Every year, as the Passion narrative of Jesus’ agony, betrayal, trial, crucifixion and death unfolds, my focus almost inevitably strays for a few fleeting seconds toward Pontius Pilate...

April   |   2000   |   Subject  Middle East & North Africa (MENA)

... If only he had not given in to the blackmailing throng! If only he had not released Barrabas!

Pilate was a truly interesting character! Just imagine the miasma of contradictions that roiled in this man during Jesus’ trial! Pilate knew what was right, but could not bring himself to do it. He felt moved by Christ, but dared not follow up on his feeling. He was intelligent, but was unable to grasp a transcendent argument. He ought to have been strong, but allowed fear and pragmatism to pull him around like a puppet. In short, he was then what many Christians are today! We too strive to be like Christ, but we almost invariably fail and end up like Pilate.

However, the truth still remains that we know little about the character of the real Pilate. We do not even know the name his mother, wife or friends called him by! We do not know any part of his career before his time in Judaea, nor do we have any notion of what happened to him after Tiberius recalled him. Yet, plenty of people have tried to fill in the gaps! Early Christian apocryphal writers scrambled to embroider Pilate’s conduct - especially when they imagined that he began to feel not-so-secret Christian sympathies. Medieval Christians invented Pilate’s origins, which they took to be German, and built up his disreputable childhood and youth. Tremendous myths were created to account for the lost years of Pilate’s life. As a result, the mythological Pilate emerges ten feet tall!

In fact, he is a myth and a symbol as much as he is a historical character. He embodies the State facing the Church; the pagan world facing the Christian one; the sceptical and rational man confronting the spiritual; and not least ourselves encountering Christ. Everyone who wrote about Pilate drew him as they wanted him, and people ceaselessly projected their own ideas on him. However, three basic sources shed light on this man: Philo, Josephus and the gospels. And the character that emerges is that Pilate was arrogant, stubborn to a degree, deeply disliked Jews, believed in the superiority of Rome and employed brutish means to attain his objectives.

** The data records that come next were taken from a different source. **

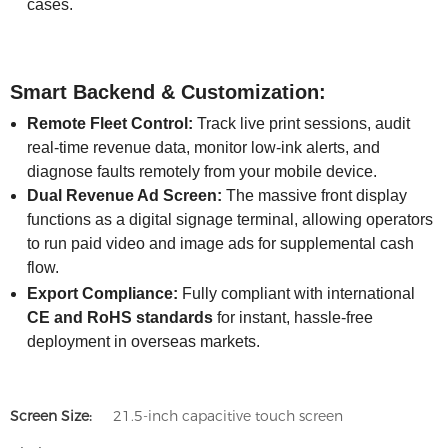
cases.
Smart Backend & Customization:
Remote Fleet Control:
Track live print sessions, audit
real-time revenue data, monitor low-ink alerts, and
diagnose faults remotely from your mobile device.
Dual Revenue Ad Screen:
The massive front display
functions as a digital signage terminal, allowing operators
to run paid video and image ads for supplemental cash
flow.
Export Compliance:
Fully compliant with international
CE and RoHS standards
for instant, hassle-free
deployment in overseas markets.
Screen Size:
21.5-inch capacitive touch screen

However, Pilate was also capable of being moved and feeling sorry too. When the gospels say that Pilate ‘marvelled greatly’ at Christ’s demeanour, Josephus reminds us that he had also marvelled when the Jews lay down before him at Caesarea and said they were prepared to die rather than admit the images of Tiberius into Jerusalem. In that case, Pilate was sufficiently moved to rescind his order. Such a man might well have thought for a moment before condemning Christ. But even if he did not, it can still give us a strange sort of comfort - ‘the thrill of the unconscious’, as the philosopher Johannes Koening puts it - to think that he might have done so. After all, might we not have done the same in his place too?

I wish you all a glorious, hopeful and reconciling Easter! As the empty tomb proclaims out loud to all those who have eyes to see and ears to hear, He is Risen! He is Risen Indeed! Hallelujah!